RECORD EXCERPTS:
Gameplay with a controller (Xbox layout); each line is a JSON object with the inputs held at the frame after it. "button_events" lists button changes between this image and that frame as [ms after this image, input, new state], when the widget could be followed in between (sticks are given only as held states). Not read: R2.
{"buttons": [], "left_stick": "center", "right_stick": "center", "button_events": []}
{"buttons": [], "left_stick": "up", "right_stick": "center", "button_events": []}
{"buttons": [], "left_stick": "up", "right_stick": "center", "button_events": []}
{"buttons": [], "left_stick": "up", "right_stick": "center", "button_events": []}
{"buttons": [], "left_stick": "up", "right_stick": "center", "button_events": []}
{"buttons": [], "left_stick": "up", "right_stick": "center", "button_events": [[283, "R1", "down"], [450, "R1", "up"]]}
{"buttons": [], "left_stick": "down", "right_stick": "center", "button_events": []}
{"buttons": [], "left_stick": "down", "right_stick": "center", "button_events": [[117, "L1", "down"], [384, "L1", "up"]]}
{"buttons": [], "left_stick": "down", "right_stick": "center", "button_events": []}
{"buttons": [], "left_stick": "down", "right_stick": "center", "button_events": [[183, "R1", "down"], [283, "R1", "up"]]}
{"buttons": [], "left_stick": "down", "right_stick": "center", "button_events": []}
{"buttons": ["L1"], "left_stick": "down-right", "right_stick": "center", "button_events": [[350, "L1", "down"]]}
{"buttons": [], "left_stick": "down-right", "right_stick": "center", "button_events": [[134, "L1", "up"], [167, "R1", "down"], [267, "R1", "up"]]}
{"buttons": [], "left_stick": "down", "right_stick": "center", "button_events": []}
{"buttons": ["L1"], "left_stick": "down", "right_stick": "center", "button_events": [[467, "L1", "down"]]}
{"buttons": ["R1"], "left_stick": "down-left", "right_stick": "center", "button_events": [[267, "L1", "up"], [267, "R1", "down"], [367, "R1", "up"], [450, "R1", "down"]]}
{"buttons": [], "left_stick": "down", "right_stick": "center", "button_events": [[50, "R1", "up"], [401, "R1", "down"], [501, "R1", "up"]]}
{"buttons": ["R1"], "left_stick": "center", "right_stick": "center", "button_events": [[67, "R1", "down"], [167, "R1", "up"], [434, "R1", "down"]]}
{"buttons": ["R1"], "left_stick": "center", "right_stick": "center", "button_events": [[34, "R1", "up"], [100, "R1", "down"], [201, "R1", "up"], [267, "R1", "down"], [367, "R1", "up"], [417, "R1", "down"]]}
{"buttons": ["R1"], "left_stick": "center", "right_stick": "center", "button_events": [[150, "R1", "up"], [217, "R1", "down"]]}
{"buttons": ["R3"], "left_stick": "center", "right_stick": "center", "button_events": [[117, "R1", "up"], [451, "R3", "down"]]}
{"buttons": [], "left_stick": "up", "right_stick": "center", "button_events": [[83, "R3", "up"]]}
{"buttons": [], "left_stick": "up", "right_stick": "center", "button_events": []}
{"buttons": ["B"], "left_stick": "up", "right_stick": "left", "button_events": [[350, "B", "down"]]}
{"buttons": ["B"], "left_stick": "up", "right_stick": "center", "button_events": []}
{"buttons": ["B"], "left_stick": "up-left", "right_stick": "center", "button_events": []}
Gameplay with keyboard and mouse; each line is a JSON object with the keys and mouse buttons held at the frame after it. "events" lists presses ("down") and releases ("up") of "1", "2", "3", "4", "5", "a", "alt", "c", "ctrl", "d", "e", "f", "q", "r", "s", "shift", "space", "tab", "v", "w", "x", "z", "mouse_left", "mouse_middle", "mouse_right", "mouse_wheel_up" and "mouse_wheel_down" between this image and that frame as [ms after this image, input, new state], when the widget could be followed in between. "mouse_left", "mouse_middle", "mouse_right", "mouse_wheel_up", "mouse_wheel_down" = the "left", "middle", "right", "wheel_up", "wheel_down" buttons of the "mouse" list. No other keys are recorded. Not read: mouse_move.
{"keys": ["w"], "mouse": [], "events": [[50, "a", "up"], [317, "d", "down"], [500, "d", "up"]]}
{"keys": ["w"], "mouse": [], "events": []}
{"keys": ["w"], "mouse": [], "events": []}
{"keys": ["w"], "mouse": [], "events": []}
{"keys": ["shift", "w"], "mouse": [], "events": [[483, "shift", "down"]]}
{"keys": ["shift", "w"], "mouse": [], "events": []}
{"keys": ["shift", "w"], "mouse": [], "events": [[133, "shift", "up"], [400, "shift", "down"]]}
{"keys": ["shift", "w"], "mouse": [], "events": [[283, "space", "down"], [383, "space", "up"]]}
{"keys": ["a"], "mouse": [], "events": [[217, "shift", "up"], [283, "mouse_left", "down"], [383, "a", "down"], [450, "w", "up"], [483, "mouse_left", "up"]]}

TASK INSTRUCTIONS:
Print out every entry, keeping each one exact.

OUTPUT OF THE TASK:
Gameplay with a controller (Xbox layout); each line is a JSON object with the inputs held at the frame after it. "button_events" lists button changes between this image and that frame as [ms after this image, input, new state], when the widget could be followed in between (sticks are given only as held states). Not read: R2.
{"buttons": [], "left_stick": "center", "right_stick": "center", "button_events": []}
{"buttons": [], "left_stick": "up", "right_stick": "center", "button_events": []}
{"buttons": [], "left_stick": "up", "right_stick": "center", "button_events": []}
{"buttons": [], "left_stick": "up", "right_stick": "center", "button_events": []}
{"buttons": [], "left_stick": "up", "right_stick": "center", "button_events": []}
{"buttons": [], "left_stick": "up", "right_stick": "center", "button_events": [[283, "R1", "down"], [450, "R1", "up"]]}
{"buttons": [], "left_stick": "down", "right_stick": "center", "button_events": []}
{"buttons": [], "left_stick": "down", "right_stick": "center", "button_events": [[117, "L1", "down"], [384, "L1", "up"]]}
{"buttons": [], "left_stick": "down", "right_stick": "center", "button_events": []}
{"buttons": [], "left_stick": "down", "right_stick": "center", "button_events": [[183, "R1", "down"], [283, "R1", "up"]]}
{"buttons": [], "left_stick": "down", "right_stick": "center", "button_events": []}
{"buttons": ["L1"], "left_stick": "down-right", "right_stick": "center", "button_events": [[350, "L1", "down"]]}
{"buttons": [], "left_stick": "down-right", "right_stick": "center", "button_events": [[134, "L1", "up"], [167, "R1", "down"], [267, "R1", "up"]]}
{"buttons": [], "left_stick": "down", "right_stick": "center", "button_events": []}
{"buttons": ["L1"], "left_stick": "down", "right_stick": "center", "button_events": [[467, "L1", "down"]]}
{"buttons": ["R1"], "left_stick": "down-left", "right_stick": "center", "button_events": [[267, "L1", "up"], [267, "R1", "down"], [367, "R1", "up"], [450, "R1", "down"]]}
{"buttons": [], "left_stick": "down", "right_stick": "center", "button_events": [[50, "R1", "up"], [401, "R1", "down"], [501, "R1", "up"]]}
{"buttons": ["R1"], "left_stick": "center", "right_stick": "center", "button_events": [[67, "R1", "down"], [167, "R1", "up"], [434, "R1", "down"]]}
{"buttons": ["R1"], "left_stick": "center", "right_stick": "center", "button_events": [[34, "R1", "up"], [100, "R1", "down"], [201, "R1", "up"], [267, "R1", "down"], [367, "R1", "up"], [417, "R1", "down"]]}
{"buttons": ["R1"], "left_stick": "center", "right_stick": "center", "button_events": [[150, "R1", "up"], [217, "R1", "down"]]}
{"buttons": ["R3"], "left_stick": "center", "right_stick": "center", "button_events": [[117, "R1", "up"], [451, "R3", "down"]]}
{"buttons": [], "left_stick": "up", "right_stick": "center", "button_events": [[83, "R3", "up"]]}
{"buttons": [], "left_stick": "up", "right_stick": "center", "button_events": []}
{"buttons": ["B"], "left_stick": "up", "right_stick": "left", "button_events": [[350, "B", "down"]]}
{"buttons": ["B"], "left_stick": "up", "right_stick": "center", "button_events": []}
{"buttons": ["B"], "left_stick": "up-left", "right_stick": "center", "button_events": []}
Gameplay with keyboard and mouse; each line is a JSON object with the keys and mouse buttons held at the frame after it. "events" lists presses ("down") and releases ("up") of "1", "2", "3", "4", "5", "a", "alt", "c", "ctrl", "d", "e", "f", "q", "r", "s", "shift", "space", "tab", "v", "w", "x", "z", "mouse_left", "mouse_middle", "mouse_right", "mouse_wheel_up" and "mouse_wheel_down" between this image and that frame as [ms after this image, input, new state], when the widget could be followed in between. "mouse_left", "mouse_middle", "mouse_right", "mouse_wheel_up", "mouse_wheel_down" = the "left", "middle", "right", "wheel_up", "wheel_down" buttons of the "mouse" list. No other keys are recorded. Not read: mouse_move.
{"keys": ["w"], "mouse": [], "events": [[50, "a", "up"], [317, "d", "down"], [500, "d", "up"]]}
{"keys": ["w"], "mouse": [], "events": []}
{"keys": ["w"], "mouse": [], "events": []}
{"keys": ["w"], "mouse": [], "events": []}
{"keys": ["shift", "w"], "mouse": [], "events": [[483, "shift", "down"]]}
{"keys": ["shift", "w"], "mouse": [], "events": []}
{"keys": ["shift", "w"], "mouse": [], "events": [[133, "shift", "up"], [400, "shift", "down"]]}
{"keys": ["shift", "w"], "mouse": [], "events": [[283, "space", "down"], [383, "space", "up"]]}
{"keys": ["a"], "mouse": [], "events": [[217, "shift", "up"], [283, "mouse_left", "down"], [383, "a", "down"], [450, "w", "up"], [483, "mouse_left", "up"]]}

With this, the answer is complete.